We will continue our biomechanical studies, and in particular measure the physical characteristics of seeds from a range of genetic backgrounds using a tissue indentor.

Finally we will continue our analysis of genetic networks identified in both the endosperm and testa which may be involved in responses to mechanical signals and which in turn, regulate the mechanical properties of developing seed tissues.

1. ZHOUPI controls embryonic cuticle formation via a signalling pathway involving the subtilisin protease ABNORMAL LEAF-SHAPE1 and the receptor kinases GASSHO1 and GASSHO2. Xing Q, Creff A, Waters A, Tanaka H, Goodrich J, Ingram GC. Development. 2013 Feb;140(4):770-9.
2. “What we’ve got here is failure to communicate” – zou mutants and endosperm cell death in seed development: Andrew Waters A, Creff A, Goodrich J and Ingram G. Accepted in Plant Signalling and Behaviour, 2013

The co-ordinated growth of different cell and tissue types is critical for the development of functional plant tissues and organs. Nowhere is this truer than in angiosperm seeds, where successful development necessitates exquisite co-ordination between three genetically and developmentally distinct tissues; the seed coat, the embryo and the endosperm. Despite its evolutionary and agronomic importance, the mechanistic basis for growth co-ordination in seeds, or indeed more globally during plant development, remains poorly understood. In particular the mechanisms underlying the perception of mechanical cues, which have long been proposed to play key roles in regulating plant growth, have proved elusive.
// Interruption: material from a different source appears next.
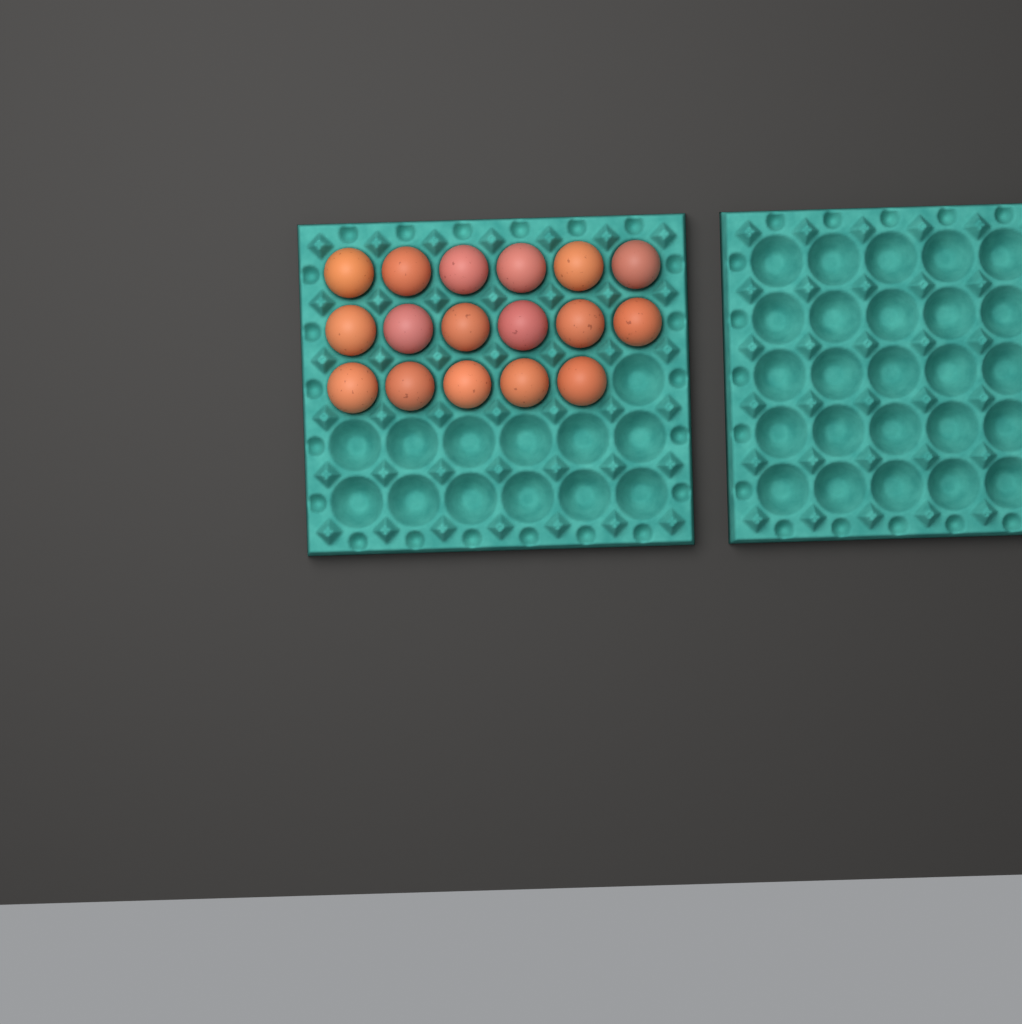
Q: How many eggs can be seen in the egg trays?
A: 17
Disrupting pathways regulating plant growth co-ordination causes severe and pleiotropic defects throughout development. Such phenotypes are difficult to interpret possibly explaining why such important pathways remain so poorly elucidated. The Arabidopsis seed is a system in which some of these pathways can be dissected without affecting basic plant growth (for example the functioning of meristems). Particular attributes making the seed a good system for this type of study include:
1) The small size, relative accessibility, and determinate growth of the seed.
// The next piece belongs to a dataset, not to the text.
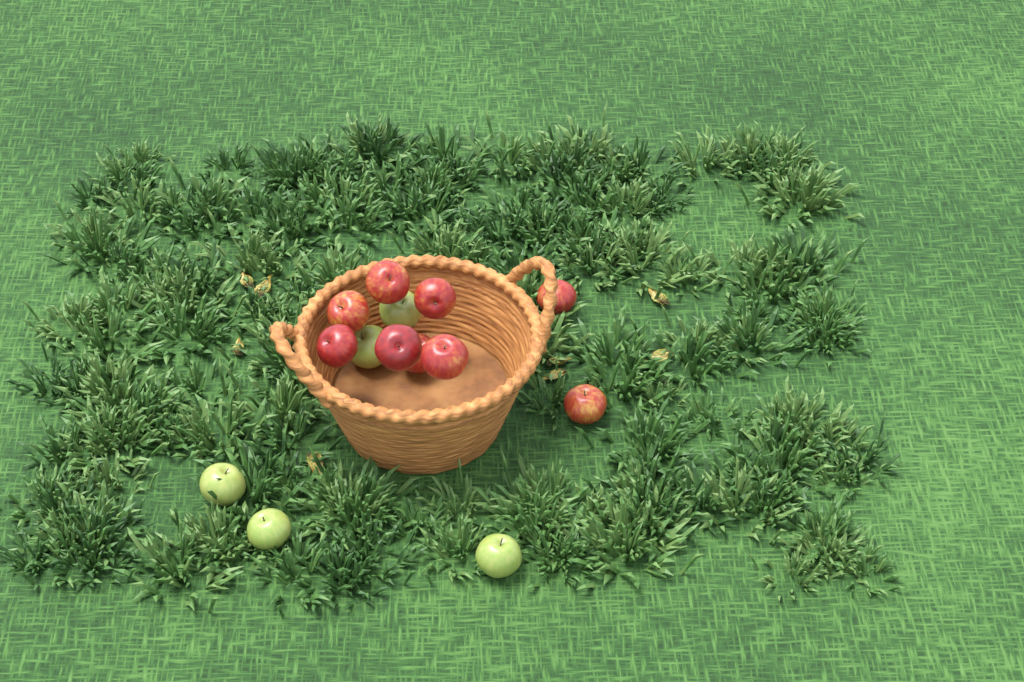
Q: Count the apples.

2) The genetic independence of the zygotic and maternal compartments.
3) The symplastic isolation of the embryo, endosperm and seed coat.
4) The existence of multiple seed-tissue specific promoters for use in tool development.
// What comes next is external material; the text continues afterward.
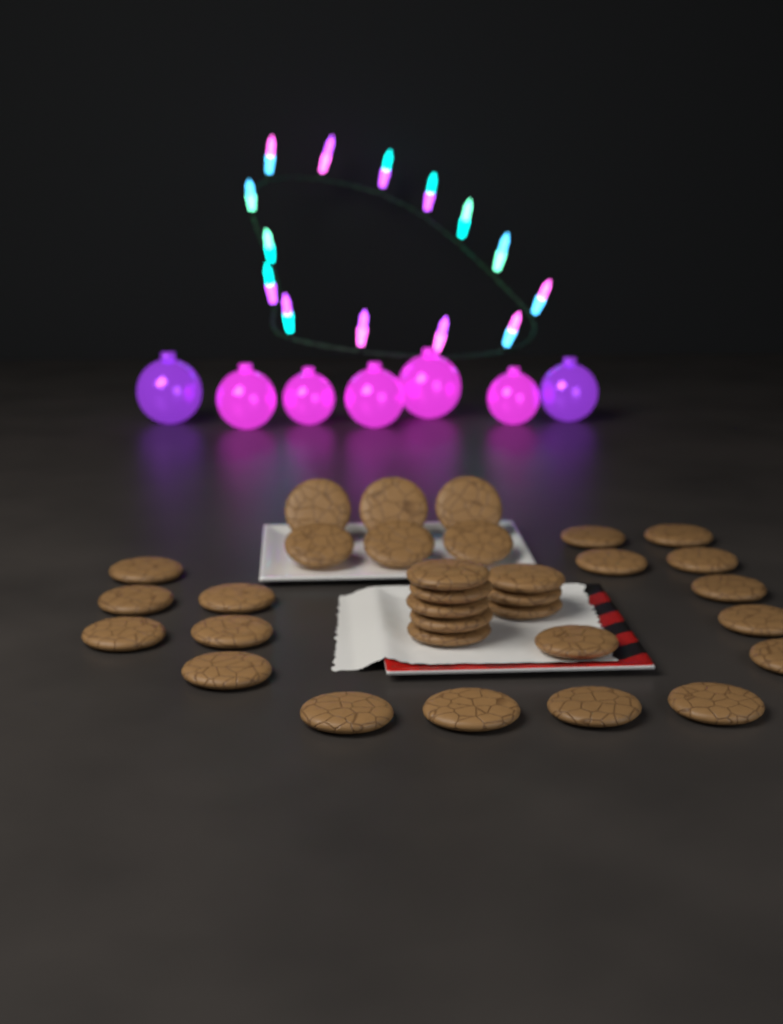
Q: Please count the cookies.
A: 32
In this project we will make use of these attributes to develop the seed as a novel system in which to study the mechanics of seed tissue growth from both a physical and a genetic perspective. Firstly, we will generate detailed descriptions of early seed development which will provide a physical framework for the integration of mechanical and genetic information. We will investigate new techniques for assessing mechanical forces within the developing seed. In addition, we will develop novel tools for dissecting gene function at the level of individual seed tissues, which can be applied to the study of both seed specific and globally important pathways identified during previous research in the Ingram lab. Finally we will make use of approaches being developed in the host laboratory for modelling developmental processes in plant tissues, to generate “virtual seeds”; simple physical and genetic models of aspects of seed development. The emergent properties of these models will allow us to make non-intuitive predictions about the outcomes of physical and genetic manipulations, thus informing ongoing research in the laboratory.
In addition to their fundamental roles in plant development, mechanical cues are known to influence agronomically important traits. Our preliminary results show that mechanically regulated co-ordination of tissue growth in seeds could influence traits such as seed size and yield. More globally mechanical stress is known to influence traits such as cell wall thickness, which could be of key importance for increasing cellulosic biomass, and for modifying stem strength, for example in the generation of lodging-resistant cereals. For this reason the proposed research will be of long term interest in terms of providing potential targets for crop engineering. In this project we will, in direct collaboration with the host laboratory, investigate the possibility of transferring of our most important findings, into a cereal crop (maize).